Question

How to solve this integral:

Answer 1

\[\int\limits_{}^{}1/(1-x ^{2})\]

Answer 2

what does that long thing before the first one mean?

Answer 3

hint:x=sinu....dx=cosu.du

Answer 4

ln(x+1/1-x^2)

Answer 5

i still don't get it

Answer 6

SKforlife: It's the symbol for integral equations :D

Answer 7

integ_(cosu.du/1-sin^2(u))=integ_cosudu/cos^2(u)=integ_du/cosu=integ_secu.du
integ_secu.du=ln(secu+tanu) draw a triangle..your angle is u..sinu=x then write each other.

Answer 8

i\[=\int\limits{\frac{1}{(1-x)(1+x)}dx}\]break intp partial fractions\[\frac{1}{(1-x)(1+x)}=\frac{A}{1-x}+\frac{B}{1+x}\]

Answer 9

\[\frac{1}{1-x^2}=\frac{1}{2}\left(\frac{1}{1-x}+\frac{1}{1+x}\right)\]

Answer 10

yeah what nikvist did xD

Answer 11

Did u understnd?

Answer 12

yes, thanks

Answer 13

:)

· · · · ·

Echo the stretch of the integral thread from "ln(x+1/1-x^2)" through "write each other.". The lines that come next are separate from the integral thread.

◆ **STORED ROWS**

· · · · ·

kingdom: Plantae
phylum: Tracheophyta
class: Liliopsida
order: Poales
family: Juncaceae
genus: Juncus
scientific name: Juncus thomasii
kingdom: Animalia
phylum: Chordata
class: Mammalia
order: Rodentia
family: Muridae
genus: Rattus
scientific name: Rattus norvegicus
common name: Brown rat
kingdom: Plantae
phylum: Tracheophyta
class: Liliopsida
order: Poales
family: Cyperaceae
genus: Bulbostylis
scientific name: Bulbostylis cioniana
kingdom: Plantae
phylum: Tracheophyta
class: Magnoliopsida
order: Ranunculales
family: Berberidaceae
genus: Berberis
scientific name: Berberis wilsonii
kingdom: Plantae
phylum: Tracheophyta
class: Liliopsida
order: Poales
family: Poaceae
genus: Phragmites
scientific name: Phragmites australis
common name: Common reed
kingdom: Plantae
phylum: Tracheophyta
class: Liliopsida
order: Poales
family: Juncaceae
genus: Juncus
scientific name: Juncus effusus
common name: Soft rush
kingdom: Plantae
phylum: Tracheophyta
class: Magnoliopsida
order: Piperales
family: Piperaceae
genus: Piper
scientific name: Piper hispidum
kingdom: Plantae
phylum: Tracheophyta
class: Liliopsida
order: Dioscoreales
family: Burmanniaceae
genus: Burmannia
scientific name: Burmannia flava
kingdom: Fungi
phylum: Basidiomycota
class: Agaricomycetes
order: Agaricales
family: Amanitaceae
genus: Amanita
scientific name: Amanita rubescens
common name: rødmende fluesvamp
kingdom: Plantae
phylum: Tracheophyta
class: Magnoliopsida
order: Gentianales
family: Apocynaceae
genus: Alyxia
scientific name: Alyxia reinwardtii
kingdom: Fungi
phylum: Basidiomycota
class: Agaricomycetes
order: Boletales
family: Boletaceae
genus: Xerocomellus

· · · · ·

◆ **WORKED SOLUTION**
ln(x+1/1-x^2)

Answer 5

i still don't get it

Answer 6

SKforlife: It's the symbol for integral equations :D

Answer 7

integ_(cosu.du/1-sin^2(u))=integ_cosudu/cos^2(u)=integ_du/cosu=integ_secu.du
integ_secu.du=ln(secu+tanu) draw a triangle..your angle is u..sinu=x then write each other.